The data is to be transcribed in full, with nothing missed.
:: Task data
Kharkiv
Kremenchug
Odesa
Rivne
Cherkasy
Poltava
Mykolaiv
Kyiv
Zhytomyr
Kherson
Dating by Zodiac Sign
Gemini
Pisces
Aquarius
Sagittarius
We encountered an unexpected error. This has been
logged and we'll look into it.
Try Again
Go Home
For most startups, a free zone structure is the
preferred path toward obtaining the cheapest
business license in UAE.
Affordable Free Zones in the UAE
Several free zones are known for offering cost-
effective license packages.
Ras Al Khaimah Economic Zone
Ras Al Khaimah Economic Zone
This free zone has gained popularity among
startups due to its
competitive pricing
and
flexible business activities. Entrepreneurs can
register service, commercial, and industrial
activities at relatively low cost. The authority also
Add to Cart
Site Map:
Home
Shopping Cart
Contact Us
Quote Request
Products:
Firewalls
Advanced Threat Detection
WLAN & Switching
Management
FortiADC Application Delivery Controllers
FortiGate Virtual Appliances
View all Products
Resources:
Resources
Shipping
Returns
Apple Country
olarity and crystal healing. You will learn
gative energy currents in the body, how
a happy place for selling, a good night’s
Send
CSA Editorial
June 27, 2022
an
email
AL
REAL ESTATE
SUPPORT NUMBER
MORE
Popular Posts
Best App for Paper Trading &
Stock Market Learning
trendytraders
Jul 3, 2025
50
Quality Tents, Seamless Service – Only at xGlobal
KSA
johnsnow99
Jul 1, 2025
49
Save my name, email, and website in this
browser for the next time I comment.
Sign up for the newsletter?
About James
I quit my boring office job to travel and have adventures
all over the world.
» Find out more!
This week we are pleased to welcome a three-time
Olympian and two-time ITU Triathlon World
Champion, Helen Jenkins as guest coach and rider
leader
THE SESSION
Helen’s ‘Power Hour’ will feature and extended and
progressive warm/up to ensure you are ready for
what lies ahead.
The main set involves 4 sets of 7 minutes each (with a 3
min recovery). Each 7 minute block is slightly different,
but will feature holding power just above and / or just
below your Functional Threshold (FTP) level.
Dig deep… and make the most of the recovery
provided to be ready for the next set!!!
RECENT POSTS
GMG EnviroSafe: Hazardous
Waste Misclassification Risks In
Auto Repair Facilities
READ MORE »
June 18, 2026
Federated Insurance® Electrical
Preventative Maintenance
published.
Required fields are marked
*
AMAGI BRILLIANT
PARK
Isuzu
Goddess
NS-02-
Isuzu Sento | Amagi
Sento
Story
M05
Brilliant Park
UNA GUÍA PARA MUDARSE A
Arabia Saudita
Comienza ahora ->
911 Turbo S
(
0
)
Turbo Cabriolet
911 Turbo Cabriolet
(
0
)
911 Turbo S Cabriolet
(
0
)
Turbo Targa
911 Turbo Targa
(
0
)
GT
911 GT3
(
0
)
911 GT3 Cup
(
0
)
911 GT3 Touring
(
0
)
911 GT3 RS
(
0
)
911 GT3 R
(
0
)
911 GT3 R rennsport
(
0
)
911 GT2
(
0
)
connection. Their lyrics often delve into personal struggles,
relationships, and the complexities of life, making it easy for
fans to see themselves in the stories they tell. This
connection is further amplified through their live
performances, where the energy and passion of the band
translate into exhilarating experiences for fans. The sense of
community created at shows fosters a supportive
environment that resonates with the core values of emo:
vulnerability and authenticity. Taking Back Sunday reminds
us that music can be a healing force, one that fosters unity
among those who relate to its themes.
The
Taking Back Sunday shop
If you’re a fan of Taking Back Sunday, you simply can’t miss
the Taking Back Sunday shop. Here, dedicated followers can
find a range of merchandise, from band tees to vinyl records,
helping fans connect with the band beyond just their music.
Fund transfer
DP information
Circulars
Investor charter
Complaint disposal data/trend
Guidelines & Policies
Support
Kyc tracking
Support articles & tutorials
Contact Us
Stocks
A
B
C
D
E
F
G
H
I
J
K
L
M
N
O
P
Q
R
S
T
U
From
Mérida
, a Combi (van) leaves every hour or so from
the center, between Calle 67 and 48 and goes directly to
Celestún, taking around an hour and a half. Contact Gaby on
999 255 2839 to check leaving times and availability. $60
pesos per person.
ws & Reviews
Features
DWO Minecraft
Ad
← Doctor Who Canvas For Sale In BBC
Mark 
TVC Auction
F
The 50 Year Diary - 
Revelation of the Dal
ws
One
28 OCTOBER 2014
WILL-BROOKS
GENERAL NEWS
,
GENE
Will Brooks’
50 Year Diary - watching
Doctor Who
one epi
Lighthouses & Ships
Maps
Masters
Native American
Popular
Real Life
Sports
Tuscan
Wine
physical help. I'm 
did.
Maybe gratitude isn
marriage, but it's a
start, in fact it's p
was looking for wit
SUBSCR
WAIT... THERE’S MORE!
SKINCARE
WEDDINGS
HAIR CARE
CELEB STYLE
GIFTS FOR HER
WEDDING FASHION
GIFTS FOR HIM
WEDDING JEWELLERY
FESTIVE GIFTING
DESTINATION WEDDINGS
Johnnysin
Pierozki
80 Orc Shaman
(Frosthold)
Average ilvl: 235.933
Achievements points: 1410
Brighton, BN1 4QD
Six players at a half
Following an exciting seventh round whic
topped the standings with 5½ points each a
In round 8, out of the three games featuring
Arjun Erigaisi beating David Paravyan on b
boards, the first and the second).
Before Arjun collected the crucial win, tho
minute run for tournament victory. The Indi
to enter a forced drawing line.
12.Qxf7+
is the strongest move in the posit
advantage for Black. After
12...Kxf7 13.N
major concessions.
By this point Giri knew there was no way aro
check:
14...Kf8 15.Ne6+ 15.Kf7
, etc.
::::
■ Exercise result:
Kharkiv
Kremenchug
Odesa
Rivne
Cherkasy
Poltava
Mykolaiv
Kyiv
Zhytomyr
Kherson
Dating by Zodiac Sign
Gemini
Pisces
Aquarius
Sagittarius
We encountered an unexpected error. This has been
logged and we'll look into it.
Try Again
Go Home
For most startups, a free zone structure is the
preferred path toward obtaining the cheapest
business license in UAE.
Affordable Free Zones in the UAE
Several free zones are known for offering cost-
effective license packages.
Ras Al Khaimah Economic Zone
Ras Al Khaimah Economic Zone
This free zone has gained popularity among
startups due to its
competitive pricing
and
flexible business activities. Entrepreneurs can
register service, commercial, and industrial
activities at relatively low cost. The authority also
Add to Cart
Site Map:
Home
Shopping Cart
Contact Us
Quote Request
Products:
Firewalls
Advanced Threat Detection
WLAN & Switching
Management
FortiADC Application Delivery Controllers
FortiGate Virtual Appliances
View all Products
Resources:
Resources
Shipping
Returns
Apple Country
olarity and crystal healing. You will learn
gative energy currents in the body, how
a happy place for selling, a good night’s
Send
CSA Editorial
June 27, 2022
an
email
AL
REAL ESTATE
SUPPORT NUMBER
MORE
Popular Posts
Best App for Paper Trading &
Stock Market Learning
trendytraders
Jul 3, 2025
50
Quality Tents, Seamless Service – Only at xGlobal
KSA
johnsnow99
Jul 1, 2025
49
Save my name, email, and website in this
browser for the next time I comment.
Sign up for the newsletter?
About James
I quit my boring office job to travel and have adventures
all over the world.
» Find out more!
This week we are pleased to welcome a three-time
Olympian and two-time ITU Triathlon World
Champion, Helen Jenkins as guest coach and rider
leader
THE SESSION
Helen’s ‘Power Hour’ will feature and extended and
progressive warm/up to ensure you are ready for
what lies ahead.
The main set involves 4 sets of 7 minutes each (with a 3
min recovery). Each 7 minute block is slightly different,
but will feature holding power just above and / or just
below your Functional Threshold (FTP) level.
Dig deep… and make the most of the recovery
provided to be ready for the next set!!!
RECENT POSTS
GMG EnviroSafe: Hazardous
Waste Misclassification Risks In
Auto Repair Facilities
READ MORE »
June 18, 2026
Federated Insurance® Electrical
Preventative Maintenance
published.
Required fields are marked
*
AMAGI BRILLIANT
PARK
Isuzu
Goddess
NS-02-
Isuzu Sento | Amagi
Sento
Story
M05
Brilliant Park
UNA GUÍA PARA MUDARSE A
Arabia Saudita
Comienza ahora ->
911 Turbo S
(
0
)
Turbo Cabriolet
911 Turbo Cabriolet
(
0
)
911 Turbo S Cabriolet
(
0
)
Turbo Targa
911 Turbo Targa
(
0
)
GT
911 GT3
(
0
)
911 GT3 Cup
(
0
)
911 GT3 Touring
(
0
)
911 GT3 RS
(
0
)
911 GT3 R
(
0
)
911 GT3 R rennsport
(
0
)
911 GT2
(
0
)
connection. Their lyrics often delve into personal struggles,
relationships, and the complexities of life, making it easy for
fans to see themselves in the stories they tell. This
connection is further amplified through their live
performances, where the energy and passion of the band
translate into exhilarating experiences for fans. The sense of
community created at shows fosters a supportive
environment that resonates with the core values of emo:
vulnerability and authenticity. Taking Back Sunday reminds
us that music can be a healing force, one that fosters unity
among those who relate to its themes.
The
Taking Back Sunday shop
If you’re a fan of Taking Back Sunday, you simply can’t miss
the Taking Back Sunday shop. Here, dedicated followers can
find a range of merchandise, from band tees to vinyl records,
helping fans connect with the band beyond just their music.
Fund transfer
DP information
Circulars
Investor charter
Complaint disposal data/trend
Guidelines & Policies
Support
Kyc tracking
Support articles & tutorials
Contact Us
Stocks
A
B
C
D
E
F
G
H
I
J
K
L
M
N
O
P
Q
R
S
T
U
From
Mérida
, a Combi (van) leaves every hour or so from
the center, between Calle 67 and 48 and goes directly to
Celestún, taking around an hour and a half. Contact Gaby on
999 255 2839 to check leaving times and availability. $60
pesos per person.
ws & Reviews
Features
DWO Minecraft
Ad
← Doctor Who Canvas For Sale In BBC
Mark 
TVC Auction
F
The 50 Year Diary - 
Revelation of the Dal
ws
One
28 OCTOBER 2014
WILL-BROOKS
GENERAL NEWS
,
GENE
Will Brooks’
50 Year Diary - watching
Doctor Who
one epi
Lighthouses & Ships
Maps
Masters
Native American
Popular
Real Life
Sports
Tuscan
Wine
physical help. I'm 
did.
Maybe gratitude isn
marriage, but it's a
start, in fact it's p
was looking for wit
SUBSCR
WAIT... THERE’S MORE!
SKINCARE
WEDDINGS
HAIR CARE
CELEB STYLE
GIFTS FOR HER
WEDDING FASHION
GIFTS FOR HIM
WEDDING JEWELLERY
FESTIVE GIFTING
DESTINATION WEDDINGS
Johnnysin
Pierozki
80 Orc Shaman
(Frosthold)
Average ilvl: 235.933
Achievements points: 1410
Brighton, BN1 4QD
Six players at a half
Following an exciting seventh round whic
topped the standings with 5½ points each a
In round 8, out of the three games featuring
Arjun Erigaisi beating David Paravyan on b
boards, the first and the second).
Before Arjun collected the crucial win, tho
minute run for tournament victory. The Indi
to enter a forced drawing line.
12.Qxf7+
is the strongest move in the posit
advantage for Black. After
12...Kxf7 13.N
major concessions.
By this point Giri knew there was no way aro
check:
14...Kf8 15.Ne6+ 15.Kf7
, etc.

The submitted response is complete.